Hace años emprendí un largo viaje a través de la bota de Italia. En el extremo, en Bríndisi, me subí a un barco que habría de navegar entre las islas griegas. Sentado en la cubierta, con una mochila, con muy poco dinero, llegué a Corfú. La isla, pintoresca y glamorosa, es conocida por las celebridades que buscan refugio en sus callejuelas, en sus playas, en sus casitas blancas acuchilladas por un sol agobiante. Alguien muy confiable me había dicho que ahí se escondía Greta Garbo, sola y atormentada, acosada por los achaques de la vejez. Su proverbial belleza habría cedido ahí, detrás de las persianas cerradas, a las embestidas de las arrugas.

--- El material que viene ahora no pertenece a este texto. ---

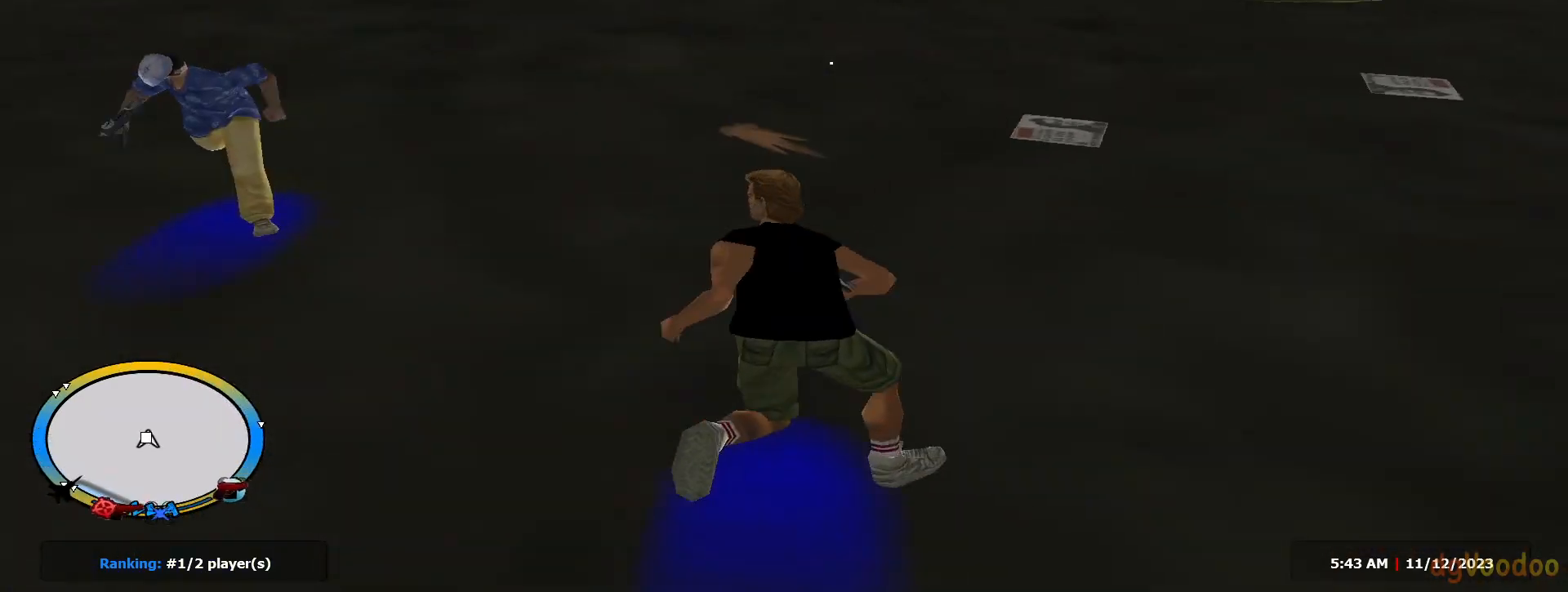
{"keys": ["d", "w"], "mouse": ["right"], "events": [[33, "c", "down"], [33, "mouse_left", "down"], [33, "mouse_right", "down"], [33, "shift", "up"], [133, "c", "up"], [500, "mouse_left", "up"]]}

La actriz de origen sueco, retirada desde 1941 a los 36 luego de una corta pero brillante carrera, vivía en aquel apartado paraíso tratando de pasar desapercibida entre montones de turistas. Eso decían. Acosada por los periodistas, los productores, los admiradores, vivía sus días como un enigmático mito en fuga.
Nunca di con ella. La busqué por todas partes imaginando cómo se vería a las puertas de los 80. Rubia, de piel muy blanca, elegante, escondida detrás de unos enormes anteojos oscuros, seguiría siendo aquella mujer altiva que sabía poco, casi nada, acerca de la sonrisa. Por alguna razón tenía en la cabeza la idea de que habría de encontrarla en un colorido negocio callejero de fruta, una carreta bajo el sol, plena de manzanas, toronjas, melones y sandías. Pero no. Si estaba por ahí cerca lo suyo no era la alimentación sana.

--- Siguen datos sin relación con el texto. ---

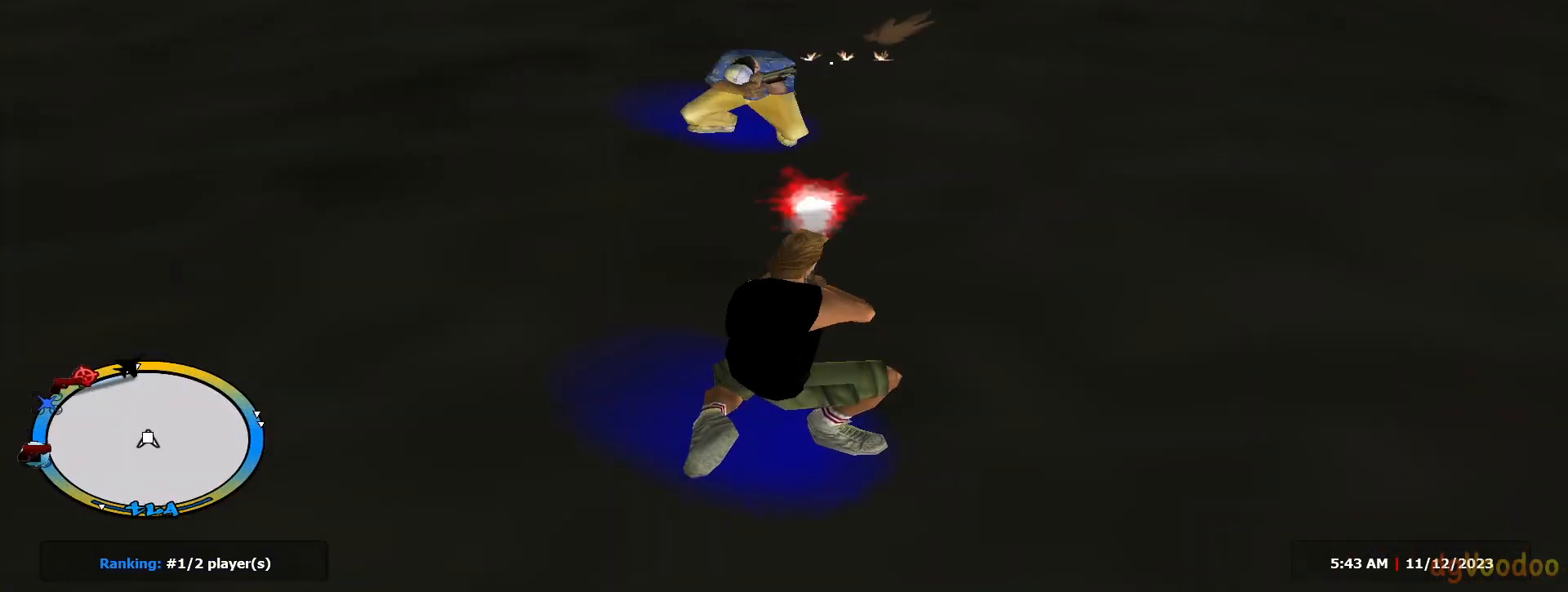
{"keys": ["d", "shift"], "mouse": [], "events": [[50, "shift", "down"], [100, "mouse_right", "up"], [334, "d", "up"], [434, "d", "down"], [467, "w", "up"]]}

Once días después me subí al barco y emprendí el regreso. Entendí entonces el sentido de una de sus pocas declaraciones: “Mi vida ha sido una travesía de escondites, puertas traseras, ascensores secretos, y todas las posibles maneras de pasar desapercibida para no ser molestada por nadie”. Poco después supe que una neumonía en complicidad con una insuficiencia renal se la habían llevado en Nueva York a los 84. Tal vez muchos ignoraban entonces quién era aquella mujer que esperaba su último adiós en la plancha de una funeraria local antes de entrar al crematorio.
Desde sus inicios en Hollywood al comienzo de lo años 20, había actuado en un montón de películas mudas y sonoras, dirigida por los más grandes directores y al lado de los mejores actores. Su desempeño en Ninotchka a finales de los 30 bajo la dirección del enorme Ernst Lubitsch hizo crecer su popularidad no solo por su actuación sino por su única sonrisa pública.
La Garbo dejó constancia de sus sufrimientos en muchas de sus cartas, dirigidas a las mujeres que amaba. En ellas hablaba de su soledad, de sus miedos, de sus angustias. Un buen paquete de esas misivas anda de aquí para allá, entre devotos fanáticos y casas de subastas. Se cotizan a buen precio y su valor tiene que ver con la enorme belleza de aquella mujer y los relatos de su sufrida existencia en los brazos de una profunda soledad.